The MIT team showed they could tune the size of the particles, from about 60 to 200 microns in diameter, by adjusting the flow rates in their microfluidic setup. For injectability tests, they focused on particles around 100 microns across.
Using a mechanical force tester, they measured how much force it took to push a syringe plunger filled with the particle suspension. The required force was under 20 newtons — well below what is generally considered acceptable for subcutaneous injections.
“That is less than half of the maximum acceptable force that people usually try to aim for, so it’s very injectable,” added Zheng.
With a standard 2-milliliter syringe, the researchers calculated that more than 700 milligrams of antibody could be delivered in a single shot. That dose range is enough for many existing antibody therapies.

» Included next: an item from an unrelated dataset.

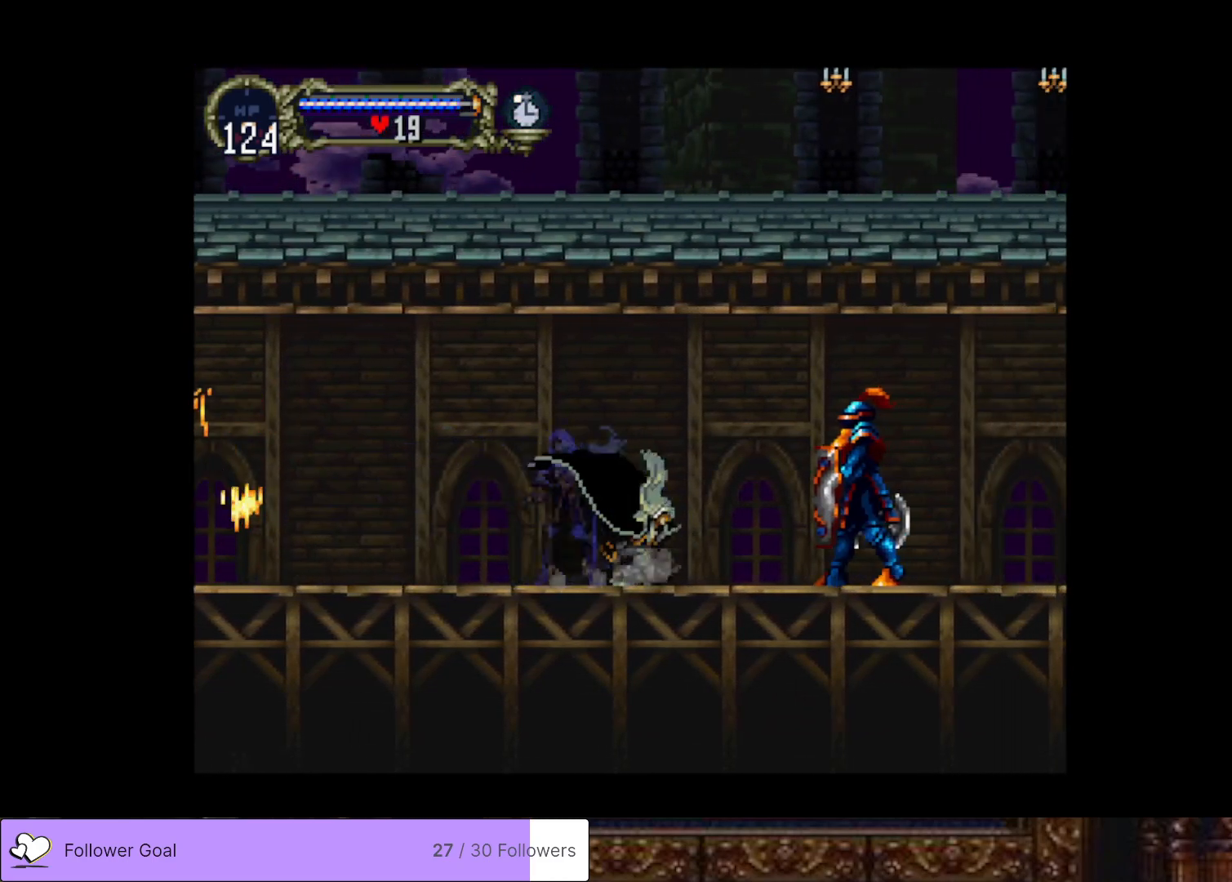
{"buttons": ["DPAD_RIGHT"], "right_stick": "center", "events": [[150, "SQUARE", "down"], [267, "SQUARE", "up"]]}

The team also found that their formulations remained stable for at least four months when stored in a refrigerator, an important consideration for real-world use in clinics and pharmacies.
What comes next
So far, the work has focused on the physical formulation and injectability of the antibody particles, not on testing how well they work in the body. The researchers’ next steps include evaluating the therapeutic performance and safety of these formulations in animal models.
They are also working on scaling up the manufacturing process beyond the lab bench, using larger emulsification systems that could produce enough material for extensive testing and, eventually, human trials if the approach proves promising.
If successful, this technology could help shift many antibody treatments from hospital infusion centers to outpatient clinics, doctors’ offices or even at-home care, similar to how insulin and some biologic drugs are already given.
That shift would not only save time for patients and caregivers but could also reduce costs and ease pressure on health systems, especially as demand for antibody therapies continues to grow.